Reformulez plus brièvement le paragraphe de l'extrait présenté qui commence par « Cependant, l'étude de la Diren », en conservant ses faits principaux.

EXTRAIT PRÉSENTÉ.
------------------------------------

45 Il est vrai qu'une étude publiée par la Diren en avril 1995 a conclu que la partie du complexe estuarien objet de l'étude aurait mérité, compte tenu en particulier de son importance pour l'avifaune, d'être classée en réserve naturelle.
46 Cependant, l'étude de la Diren, bien que publiée à une époque où l'installation de traitement du titanogypse avait été achevée et bien que couvrant le site d'implantation de celle-ci, n'a pas pris en compte spécifiquement ce site.
47 Dès lors, eu égard aux différents éléments de preuve appréciés dans leur ensemble, il n'apparaît pas que la Commission ait démontré à suffisance de droit que le site en cause relevait des territoires les plus appropriés à la conservation des espèces protégées.
48 Pour ce qui est de la prétendue violation de l'article 4, paragraphe 4, seconde phrase, de la directive oiseaux, il importe de constater que, en tout état de cause, la Commission n'a pas démontré que la République française ne s'est pas efforcée d'éviter la pollution ou la détérioration de l'habitat dans lequel a été réalisée l'installation de traitement du titanogypse.

------------------------------------

ENSEMBLE D'ENREGISTREMENTS.
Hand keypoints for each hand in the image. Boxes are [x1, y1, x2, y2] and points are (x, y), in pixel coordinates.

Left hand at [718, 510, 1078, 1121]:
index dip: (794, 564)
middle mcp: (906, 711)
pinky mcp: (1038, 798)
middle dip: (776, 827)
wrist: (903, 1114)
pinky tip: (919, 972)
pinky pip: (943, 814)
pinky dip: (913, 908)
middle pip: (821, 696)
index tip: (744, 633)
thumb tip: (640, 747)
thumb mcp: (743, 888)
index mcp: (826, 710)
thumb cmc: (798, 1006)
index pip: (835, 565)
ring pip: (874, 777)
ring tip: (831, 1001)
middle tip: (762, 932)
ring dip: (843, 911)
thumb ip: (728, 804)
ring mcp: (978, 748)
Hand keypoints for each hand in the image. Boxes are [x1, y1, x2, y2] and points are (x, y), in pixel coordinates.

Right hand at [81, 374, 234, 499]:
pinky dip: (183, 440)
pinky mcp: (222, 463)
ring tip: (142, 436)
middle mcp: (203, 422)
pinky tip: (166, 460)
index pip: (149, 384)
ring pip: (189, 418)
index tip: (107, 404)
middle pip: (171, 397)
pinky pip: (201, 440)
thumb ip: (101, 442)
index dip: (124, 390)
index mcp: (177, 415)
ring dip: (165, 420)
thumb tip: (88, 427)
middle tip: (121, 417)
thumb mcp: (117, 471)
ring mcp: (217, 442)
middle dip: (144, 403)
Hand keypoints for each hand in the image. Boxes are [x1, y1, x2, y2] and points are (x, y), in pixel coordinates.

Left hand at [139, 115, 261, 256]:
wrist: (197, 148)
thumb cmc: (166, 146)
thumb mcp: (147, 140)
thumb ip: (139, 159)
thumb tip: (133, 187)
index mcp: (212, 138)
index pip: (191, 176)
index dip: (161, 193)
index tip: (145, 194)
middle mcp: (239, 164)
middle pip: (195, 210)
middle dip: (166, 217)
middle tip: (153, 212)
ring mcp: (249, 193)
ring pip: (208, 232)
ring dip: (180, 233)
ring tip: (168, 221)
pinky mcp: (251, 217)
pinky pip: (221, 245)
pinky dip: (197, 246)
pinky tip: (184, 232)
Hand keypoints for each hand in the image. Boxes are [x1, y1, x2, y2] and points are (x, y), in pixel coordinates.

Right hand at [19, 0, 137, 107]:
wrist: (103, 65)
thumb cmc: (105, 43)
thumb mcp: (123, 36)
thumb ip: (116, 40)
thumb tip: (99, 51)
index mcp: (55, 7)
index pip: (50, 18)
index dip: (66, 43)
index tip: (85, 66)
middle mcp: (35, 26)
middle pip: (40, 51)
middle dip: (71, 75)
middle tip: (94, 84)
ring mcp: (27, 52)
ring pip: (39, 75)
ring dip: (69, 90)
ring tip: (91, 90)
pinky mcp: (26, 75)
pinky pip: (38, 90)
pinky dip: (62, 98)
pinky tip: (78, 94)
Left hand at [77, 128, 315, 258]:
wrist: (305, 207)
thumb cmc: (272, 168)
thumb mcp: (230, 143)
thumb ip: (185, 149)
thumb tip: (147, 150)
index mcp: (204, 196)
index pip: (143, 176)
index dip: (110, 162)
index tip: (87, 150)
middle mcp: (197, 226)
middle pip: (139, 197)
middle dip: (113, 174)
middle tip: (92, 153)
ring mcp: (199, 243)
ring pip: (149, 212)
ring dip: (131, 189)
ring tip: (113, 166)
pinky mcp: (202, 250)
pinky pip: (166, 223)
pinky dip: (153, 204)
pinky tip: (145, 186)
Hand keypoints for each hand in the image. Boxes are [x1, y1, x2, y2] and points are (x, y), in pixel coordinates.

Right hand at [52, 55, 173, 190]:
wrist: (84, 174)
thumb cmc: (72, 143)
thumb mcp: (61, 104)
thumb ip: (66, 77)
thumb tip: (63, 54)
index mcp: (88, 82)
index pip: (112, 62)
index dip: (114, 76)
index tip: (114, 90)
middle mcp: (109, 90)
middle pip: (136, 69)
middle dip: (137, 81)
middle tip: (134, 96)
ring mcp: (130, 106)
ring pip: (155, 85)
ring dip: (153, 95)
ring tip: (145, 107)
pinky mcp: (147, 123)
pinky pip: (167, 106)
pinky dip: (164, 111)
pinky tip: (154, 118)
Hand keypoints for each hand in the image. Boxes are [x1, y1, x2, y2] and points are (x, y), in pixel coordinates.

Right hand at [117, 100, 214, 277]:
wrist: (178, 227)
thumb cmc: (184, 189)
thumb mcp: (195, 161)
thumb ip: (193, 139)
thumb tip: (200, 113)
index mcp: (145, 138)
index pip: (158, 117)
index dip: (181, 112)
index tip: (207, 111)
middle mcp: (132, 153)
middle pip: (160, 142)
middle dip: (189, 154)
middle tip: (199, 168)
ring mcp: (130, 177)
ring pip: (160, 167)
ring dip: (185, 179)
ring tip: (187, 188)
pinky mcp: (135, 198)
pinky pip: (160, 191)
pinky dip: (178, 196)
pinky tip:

------------------------------------

RÉSULTAT DE LA TÂCHE. Bien que publiée après l'achèvement de l'installation de traitement du titanogypse et couvrant son site d'implantation, l'étude de la Diren n'a pas pris ce site spécifiquement en compte.